Excerpts from a dataset
☆ ☆ ☆

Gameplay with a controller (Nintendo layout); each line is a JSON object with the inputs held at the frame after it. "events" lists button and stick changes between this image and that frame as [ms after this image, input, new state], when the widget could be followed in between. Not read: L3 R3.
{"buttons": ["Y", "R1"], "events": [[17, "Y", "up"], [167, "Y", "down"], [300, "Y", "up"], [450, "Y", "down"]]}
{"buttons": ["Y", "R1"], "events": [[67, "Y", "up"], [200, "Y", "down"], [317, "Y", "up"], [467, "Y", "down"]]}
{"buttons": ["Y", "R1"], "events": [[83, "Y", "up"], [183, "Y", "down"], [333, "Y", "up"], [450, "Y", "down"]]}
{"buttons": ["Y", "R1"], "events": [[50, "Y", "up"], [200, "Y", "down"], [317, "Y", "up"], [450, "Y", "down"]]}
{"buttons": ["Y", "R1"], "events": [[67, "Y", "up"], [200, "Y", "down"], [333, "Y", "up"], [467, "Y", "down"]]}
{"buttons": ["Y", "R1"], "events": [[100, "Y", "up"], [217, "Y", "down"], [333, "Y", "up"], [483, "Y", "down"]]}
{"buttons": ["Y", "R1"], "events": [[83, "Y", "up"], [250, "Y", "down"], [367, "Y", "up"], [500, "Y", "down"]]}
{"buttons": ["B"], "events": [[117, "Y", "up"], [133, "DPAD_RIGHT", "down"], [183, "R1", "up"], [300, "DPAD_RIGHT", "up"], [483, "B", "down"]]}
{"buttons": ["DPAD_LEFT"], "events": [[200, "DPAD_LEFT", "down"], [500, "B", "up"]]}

☆ ☆ ☆

> _What this task involves_: The complete set of entries above must be reproduced verbatim.

> _Worked solution_:
Gameplay with a controller (Nintendo layout); each line is a JSON object with the inputs held at the frame after it. "events" lists button and stick changes between this image and that frame as [ms after this image, input, new state], when the widget could be followed in between. Not read: L3 R3.
{"buttons": ["Y", "R1"], "events": [[17, "Y", "up"], [167, "Y", "down"], [300, "Y", "up"], [450, "Y", "down"]]}
{"buttons": ["Y", "R1"], "events": [[67, "Y", "up"], [200, "Y", "down"], [317, "Y", "up"], [467, "Y", "down"]]}
{"buttons": ["Y", "R1"], "events": [[83, "Y", "up"], [183, "Y", "down"], [333, "Y", "up"], [450, "Y", "down"]]}
{"buttons": ["Y", "R1"], "events": [[50, "Y", "up"], [200, "Y", "down"], [317, "Y", "up"], [450, "Y", "down"]]}
{"buttons": ["Y", "R1"], "events": [[67, "Y", "up"], [200, "Y", "down"], [333, "Y", "up"], [467, "Y", "down"]]}
{"buttons": ["Y", "R1"], "events": [[100, "Y", "up"], [217, "Y", "down"], [333, "Y", "up"], [483, "Y", "down"]]}
{"buttons": ["Y", "R1"], "events": [[83, "Y", "up"], [250, "Y", "down"], [367, "Y", "up"], [500, "Y", "down"]]}
{"buttons": ["B"], "events": [[117, "Y", "up"], [133, "DPAD_RIGHT", "down"], [183, "R1", "up"], [300, "DPAD_RIGHT", "up"], [483, "B", "down"]]}
{"buttons": ["DPAD_LEFT"], "events": [[200, "DPAD_LEFT", "down"], [500, "B", "up"]]}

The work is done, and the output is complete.